Today, Uncle B had his heart set on a white agapanthus, so we drove up and down the county until we found one. What it is to wed a gardener.

Everything was white. I’ve never seen such a profusion of mayflowers. The hedges were dazzling. Mayflower could be any of the hundreds of shrubs or trees in the Crataegus family: hawthorn, quickthorn, thornapple, may-tree, whitethorn, mayflower. We have several.

Then there was Queen Anne’s lace and English daisies.

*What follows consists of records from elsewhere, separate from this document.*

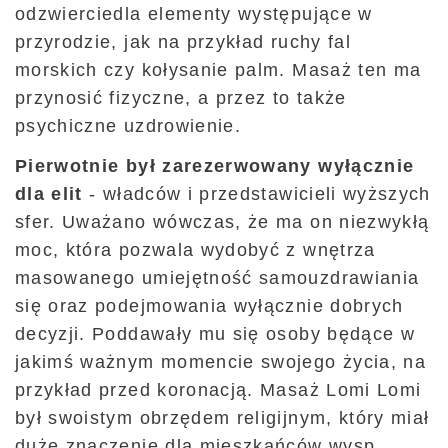
odzwierciedla elementy występujące w
przyrodzie, jak na przykład ruchy fal
morskich czy kołysanie palm. Masaż ten ma
przynosić fizyczne, a przez to także
psychiczne uzdrowienie.
Pierwotnie był zarezerwowany wyłącznie
dla elit
- władców i przedstawicieli wyższych
sfer. Uważano wówczas, że ma on niezwykłą
moc, która pozwala wydobyć z wnętrza
masowanego umiejętność samouzdrawiania
się oraz podejmowania wyłącznie dobrych
decyzji. Poddawały mu się osoby będące w
jakimś ważnym momencie swojego życia, na
przykład przed koronacją. Masaż Lomi Lomi
był swoistym obrzędem religijnym, który miał
duże znaczenie dla mieszkańców wysp.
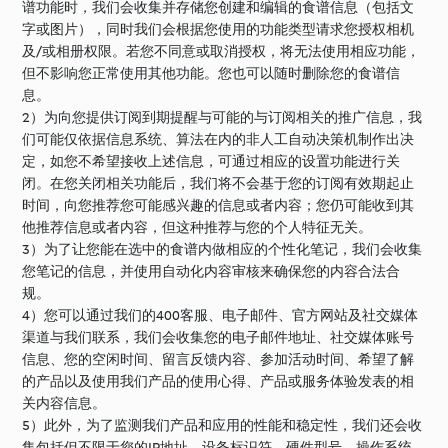
谱功能时，我们会收集并存储您创建和编辑的食谱信息（包括文
字或图片），同时我们会根据您使用的功能类型请求您授权相机
及/或相册权限。若您不同意或取消授权，将无法使用相应功能，
但不影响您正常使用其他功能。您也可以随时删除您的食谱信
息。
2）为向您提供订阅到期提醒与可能的与订阅相关的推广信息，我
们可能仅依据信息系统、算法在内的非人工自动决策机制作出决
定，如您不希望接收上述信息，可通过相应的设置功能进行关
闭。在您关闭相关功能后，我们将不会基于您的订阅有效期起止
时间，向您推荐您可能感兴趣的信息或者内容；您仍可能收到其
他推荐信息或者内容，但这种推荐与您的个人特征无关。
3）为了让您能在选中的食谱内做相应的个性化笔记，我们会收集
您笔记的信息，并使用自动化内容审核来确保您的内容合法合
规。
4）您可以通过我们的400客服、电子邮件、官方网站及社交媒体
渠道与我们联系，我们会收集您的电子邮件地址、社交媒体账号
信息、您的空闲时间、留言反馈内容、参加活动时间、希望了解
的产品以及使用我们产品的使用心得、产品或服务体验发表的相
关内容信息。
5）此外，为了监测我们产品和应用的性能和稳定性，我们还会收
集包括但不限于您的IP地址、设备标识符、硬件型号、操作系统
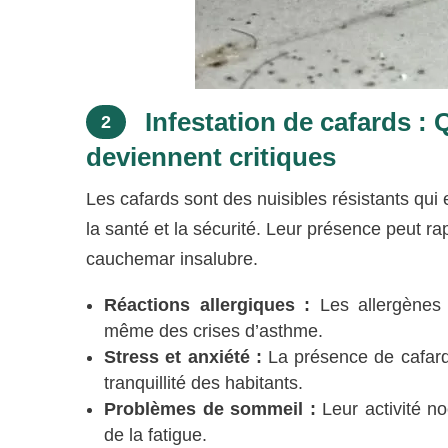
Infestation de cafards :
2
deviennent critiques
Les cafards sont des nuisibles résistants qu
la santé et la sécurité. Leur présence peut 
cauchemar insalubre.
Réactions allergiques :
Les allergènes 
même des crises d’asthme.
Stress et anxiété :
La présence de cafard
tranquillité des habitants.
Problèmes de sommeil :
Leur activité n
de la fatigue.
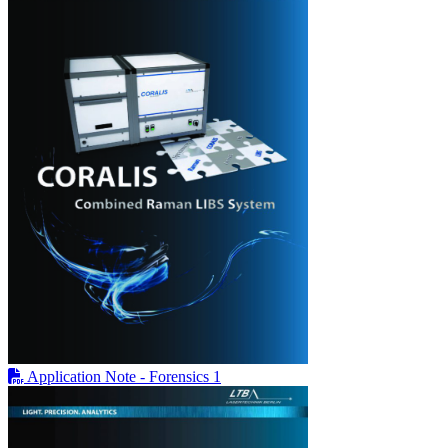
Application Note - Forensics 1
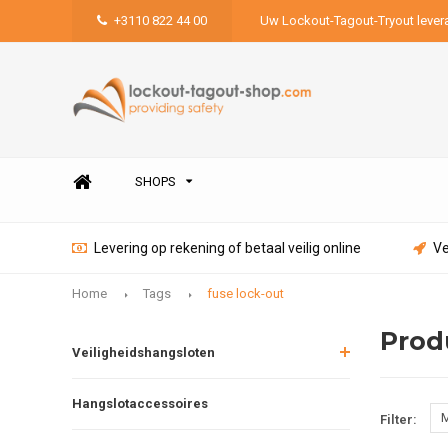
+3110 822 44 00
Uw Lockout-Tagout-Tryout lever
SHOPS
Levering op rekening of betaal veilig online
Ve
Home
Tags
fuse lock-out
Prod
Veiligheidshangsloten
Hangslotaccessoires
M
Filter:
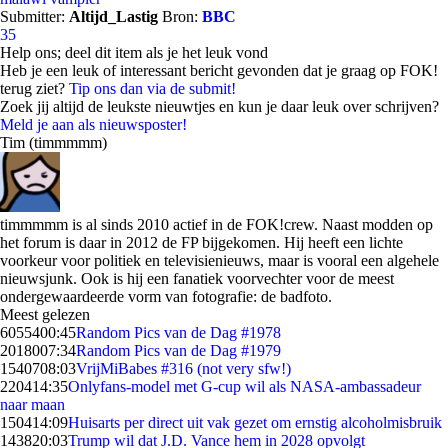
Submitter:
Altijd_Lastig
Bron:
BBC
35
Help ons; deel dit item als je het leuk vond
Heb je een leuk of interessant bericht gevonden dat je graag op FOK!
terug ziet?
Tip ons dan via de submit!
Zoek jij altijd de leukste nieuwtjes en kun je daar leuk over schrijven?
Meld je aan als nieuwsposter!
Tim (timmmmm)
timmmmm is al sinds 2010 actief in de FOK!crew. Naast modden op
het forum is daar in 2012 de FP bijgekomen. Hij heeft een lichte
voorkeur voor politiek en televisienieuws, maar is vooral een algehele
nieuwsjunk. Ook is hij een fanatiek voorvechter voor de meest
ondergewaardeerde vorm van fotografie: de badfoto.
Meest gelezen
60554
00:45
Random Pics van de Dag #1978
20180
07:34
Random Pics van de Dag #1979
15407
08:03
VrijMiBabes #316 (not very sfw!)
2204
14:35
Onlyfans-model met G-cup wil als NASA-ambassadeur
naar maan
1504
14:09
Huisarts per direct uit vak gezet om ernstig alcoholmisbruik
1438
20:03
Trump wil dat J.D. Vance hem in 2028 opvolgt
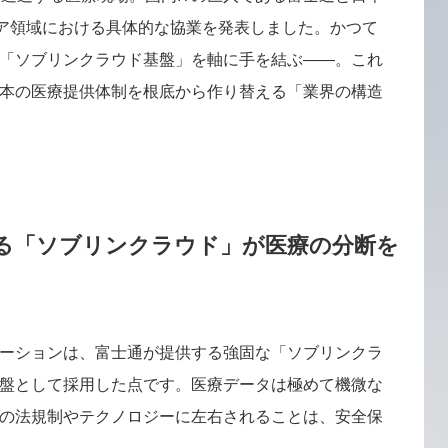
ルスケア領域における具体的な協業を発表しました。かつて
「ソブリンクラウド基盤」を軸に手を結ぶ――。これ
本の医療提供体制を根底から作り替える「業界の構造
る「ソブリンクラウド」が医療の分断を
ーションは、富士通が提供する強固な「ソブリンクラ
盤として採用した点です。医療データは極めて機微な
の法規制やテクノロジーに左右されることは、安全保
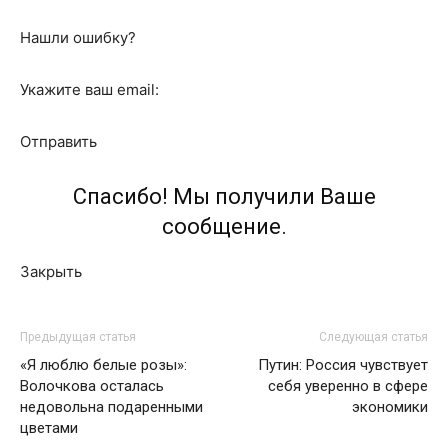
Нашли ошибку?
Укажите ваш email:
Отправить
Спасибо! Мы получили Ваше
сообщение.
Закрыть
Предыдущая статья
Следующая статья
«Я люблю белые розы»:
Путин: Россия чувствует
Волочкова осталась
себя уверенно в сфере
недовольна подаренными
экономики
цветами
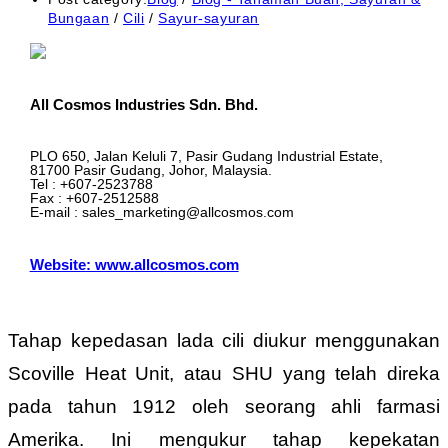
Bungaan
/
Cili
/
Sayur-sayuran
All Cosmos Industries Sdn. Bhd.
PLO 650, Jalan Keluli 7, Pasir Gudang Industrial Estate,
81700 Pasir Gudang, Johor, Malaysia.
Tel : +607-2523788
Fax : +607-2512588
E-mail : sales_marketing@allcosmos.com
Website: www.allcosmos.com
Tahap kepedasan lada cili diukur menggunakan
Scoville Heat Unit, atau SHU yang telah direka
pada tahun 1912 oleh seorang ahli farmasi
Amerika. Ini mengukur tahap kepekatan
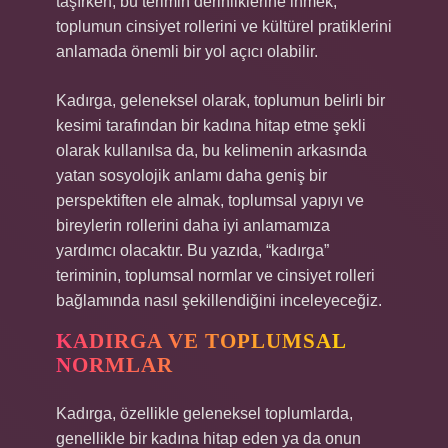
taşırken, bu terimin derinliklerine inmek,
toplumun cinsiyet rollerini ve kültürel pratiklerini
anlamada önemli bir yol açıcı olabilir.
Kadırga, geleneksel olarak, toplumun belirli bir
kesimi tarafından bir kadına hitap etme şekli
olarak kullanılsa da, bu kelimenin arkasında
yatan sosyolojik anlamı daha geniş bir
perspektiften ele almak, toplumsal yapıyı ve
bireylerin rollerini daha iyi anlamamıza
yardımcı olacaktır. Bu yazıda, “kadırga”
teriminin, toplumsal normlar ve cinsiyet rolleri
bağlamında nasıl şekillendiğini inceleyeceğiz.
KADIRGA VE TOPLUMSAL
NORMLAR
Kadırga, özellikle geleneksel toplumlarda,
genellikle bir kadına hitap eden ya da onun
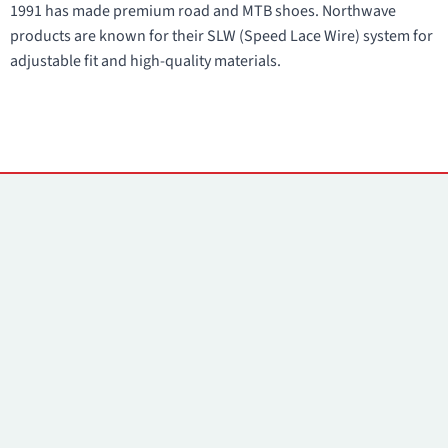
1991 has made premium road and MTB shoes. Northwave
products are known for their SLW (Speed Lace Wire) system for
adjustable fit and high-quality materials.
Kontakti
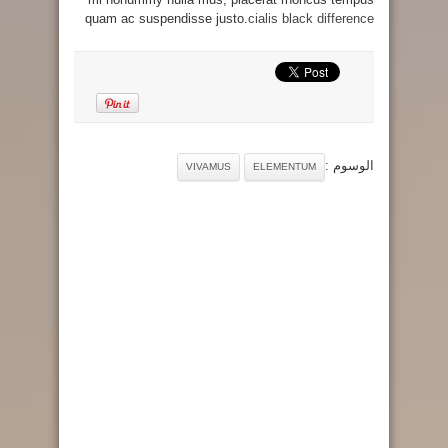
quam ac suspendisse justo.
cialis black difference
الوسوم :
VIVAMUS
ELEMENTUM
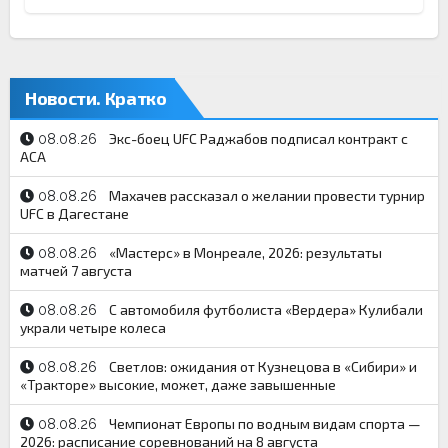
Новости. Кратко
Экс-боец UFC Раджабов подписал контракт с
08.08.26
АСА
Махачев рассказал о желании провести турнир
08.08.26
UFC в Дагестане
«Мастерс» в Монреале, 2026: результаты
08.08.26
матчей 7 августа
С автомобиля футболиста «Вердера» Кулибали
08.08.26
украли четыре колеса
Светлов: ожидания от Кузнецова в «Сибири» и
08.08.26
«Тракторе» высокие, может, даже завышенные
Чемпионат Европы по водным видам спорта —
08.08.26
2026: расписание соревнований на 8 августа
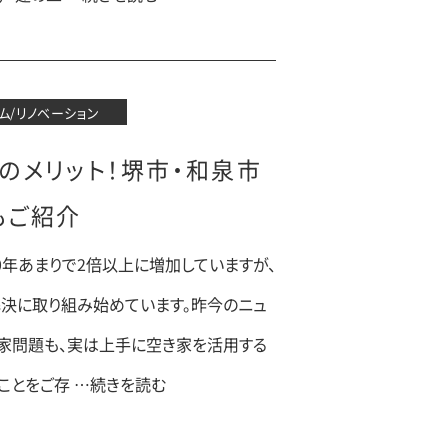
ム/リノベーション
のメリット！堺市・和泉市
もご紹介
0年あまりで2倍以上に増加していますが、
決に取り組み始めています。昨今のニュ
家問題も、実は上手に空き家を活用する
ことをご存 …続きを読む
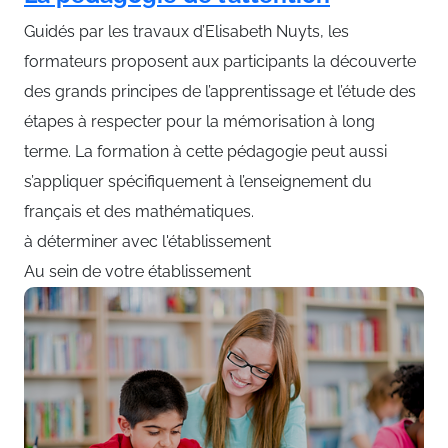
Guidés par les travaux d’Elisabeth Nuyts, les
formateurs proposent aux participants la découverte
des grands principes de l’apprentissage et l’étude des
étapes à respecter pour la mémorisation à long
terme. La formation à cette pédagogie peut aussi
s’appliquer spécifiquement à l’enseignement du
français et des mathématiques.
à déterminer avec l'établissement
Au sein de votre établissement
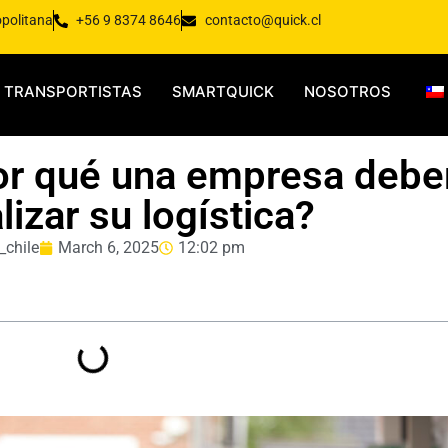
opolitana
+56 9 8374 8646
contacto@quick.cl
TRANSPORTISTAS
SMARTQUICK
NOSOTROS
or qué una empresa debe
lizar su logística?
_chile
March 6, 2025
12:02 pm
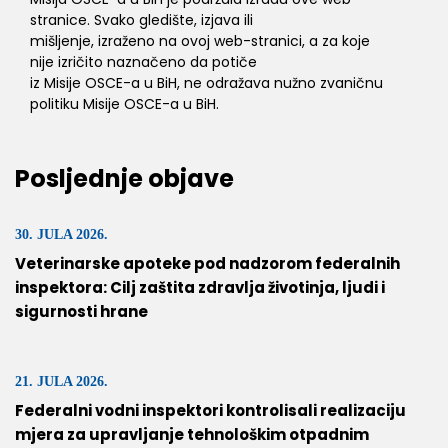
stranice. Svako gledište, izjava ili
mišljenje, izraženo na ovoj web-stranici, a za koje
nije izričito naznačeno da potiče
iz Misije OSCE-a u BiH, ne odražava nužno zvaničnu
politiku Misije OSCE-a u BiH.
Posljednje objave
30. JULA 2026.
Veterinarske apoteke pod nadzorom federalnih
inspektora: Cilj zaštita zdravlja životinja, ljudi i
sigurnosti hrane
21. JULA 2026.
Federalni vodni inspektori kontrolisali realizaciju
mjera za upravljanje tehnološkim otpadnim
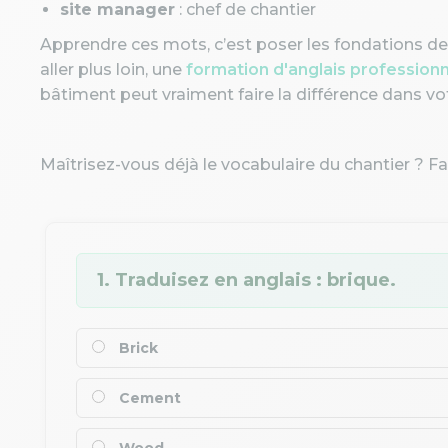
site manager
: chef de chantier
Apprendre ces mots, c’est poser les fondations de 
aller plus loin, une
formation d'anglais profession
bâtiment peut vraiment faire la différence dans vo
Maîtrisez-vous déjà le vocabulaire du chantier ? Fait
1. Traduisez en anglais : brique.
Brick
Cement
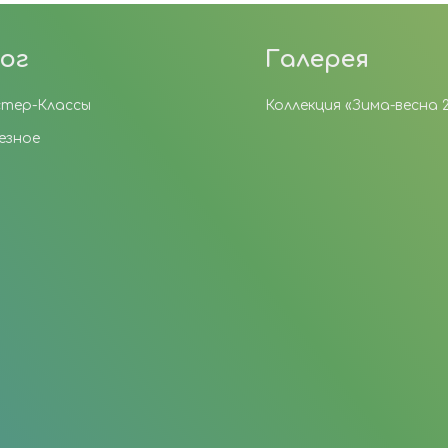
ог
Галерея
тер-Классы
Коллекция «Зима-весна 
езное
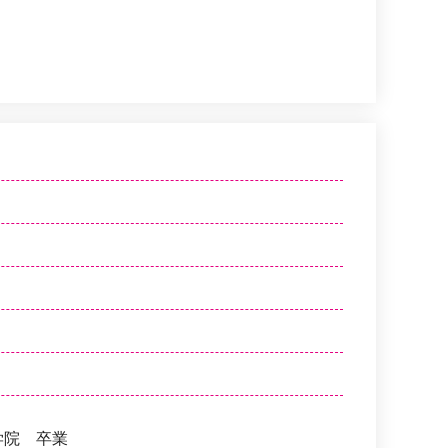
学院 卒業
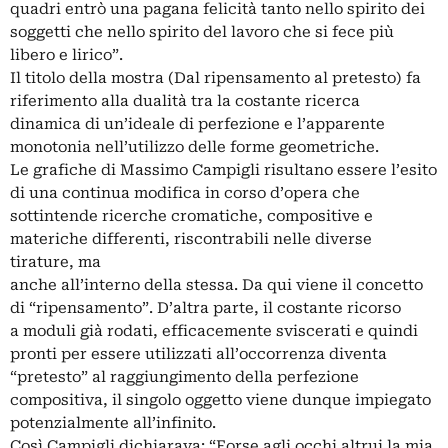
quadri entrò una pagana felicità tanto nello spirito dei
soggetti che nello spirito del lavoro che si fece più
libero e lirico”.
Il titolo della mostra (Dal ripensamento al pretesto) fa
riferimento alla dualità tra la costante ricerca
dinamica di un’ideale di perfezione e l’apparente
monotonia nell’utilizzo delle forme geometriche.
Le grafiche di Massimo Campigli risultano essere l’esito
di una continua modifica in corso d’opera che
sottintende ricerche cromatiche, compositive e
materiche differenti, riscontrabili nelle diverse
tirature, ma
anche all’interno della stessa. Da qui viene il concetto
di “ripensamento”. D’altra parte, il costante ricorso
a moduli già rodati, efficacemente sviscerati e quindi
pronti per essere utilizzati all’occorrenza diventa
“pretesto” al raggiungimento della perfezione
compositiva, il singolo oggetto viene dunque impiegato
potenzialmente all’infinito.
Così Campigli dichiarava: “Forse agli occhi altrui la mia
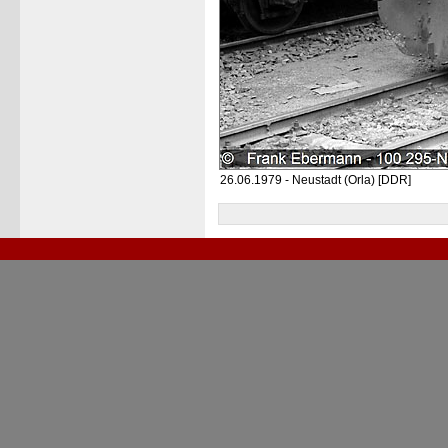
26.06.1979 - Neustadt (Orla) [DDR]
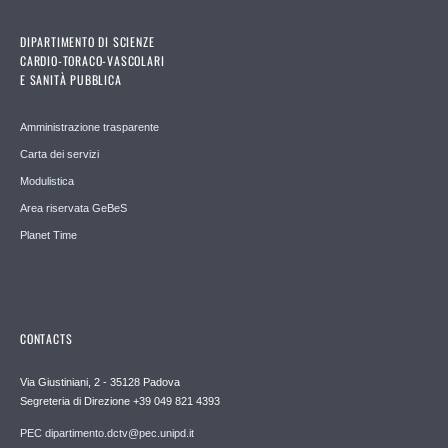
DIPARTIMENTO DI SCIENZE
CARDIO-TORACO-VASCOLARI
E SANITÀ PUBBLICA
Amministrazione trasparente
Carta dei servizi
Modulistica
Area riservata GeBeS
Planet Time
CONTACTS
Via Giustiniani, 2 - 35128 Padova
Segreteria di Direzione +39 049 821 4393
PEC dipartimento.dctv@pec.unipd.it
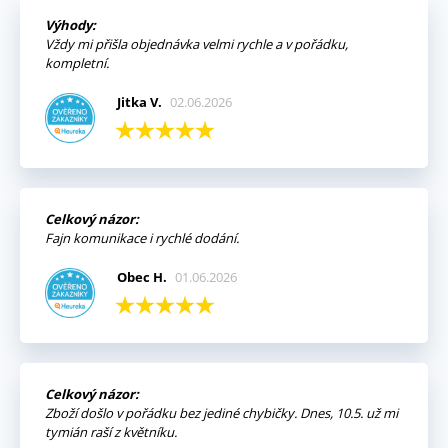
Výhody:
Vždy mi přišla objednávka velmi rychle a v pořádku,
kompletní.
Jitka V.
02.06.2026
Celkový názor:
Fajn komunikace i rychlé dodání.
Obec H.
01.06.2026
Celkový názor:
Zboží došlo v pořádku bez jediné chybičky. Dnes, 10.5. už mi
tymián raší z květníku.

And the sheep! Leave us not forget the lambs, which were born at the beginning of April and are rowdy teenagers now, in sheep terms.

It was stunning.

May is the blessedest month. Good thing it’s my birthday month.

Comments


Comment from Durnedyankee
Time: May 14, 2025, 9:28 pm

When I read “the blessed best month” I thought what you went on to say…your birthday month, and Mrs Durned’s, right around horse shoes range from your own.

So, how not the blessedest month?
It can be a wonderful month here in Tejas, and we’ll overlook the occasional year when the weather thinks it’s mid-August.


Comment from Deborah HH
Time: May 15, 2025, 2:33 am

I could go for a white agapanthus. And the other white flowers, too. I’ve wanted a moon garden for 30 years (to keep me company when I am star-gazing). But we are on the edge of the Caprock, and the ground is so hard and our water is equally hard. Roses do surprisingly well here though. Maybe I’ll just plant white roses by the dozens and call it good.

And those 70 lavender plants that I sprouted from seed a few years ago? Four plants survived, and are now bravely waving their little stalks in the wind—20 mph wind. That’s what my spring is like: constant wind. I haven’t flown my flags since February.

No lambs, but little white-faced Herefords.


Comment from Some Vegetable
Time: May 15, 2025, 1:01 pm


O, TO be in England
Now that April ‘s there,
And whoever wakes in England
Sees, some morning, unaware,
That the lowest boughs and the brushwood sheaf
Round the elm-tree bole are in tiny leaf,
While the chaffinch sings on the orchard bough
In England—now!

And after April, when May follows,
And the whitethroat builds, and all the swallows!
Hark, where my blossom’d pear-tree in the hedge
Leans to the field and scatters on the clover
Blossoms and dewdrops—at the bent spray’s edge—
That ‘s the wise thrush; he sings each song twice over,
Lest you should think he never could recapture
The first fine careless rapture!
And though the fields look rough with hoary dew,
All will be gay when noontide wakes anew
The buttercups, the little children’s dower
—Far brighter than this gaudy melon-flower!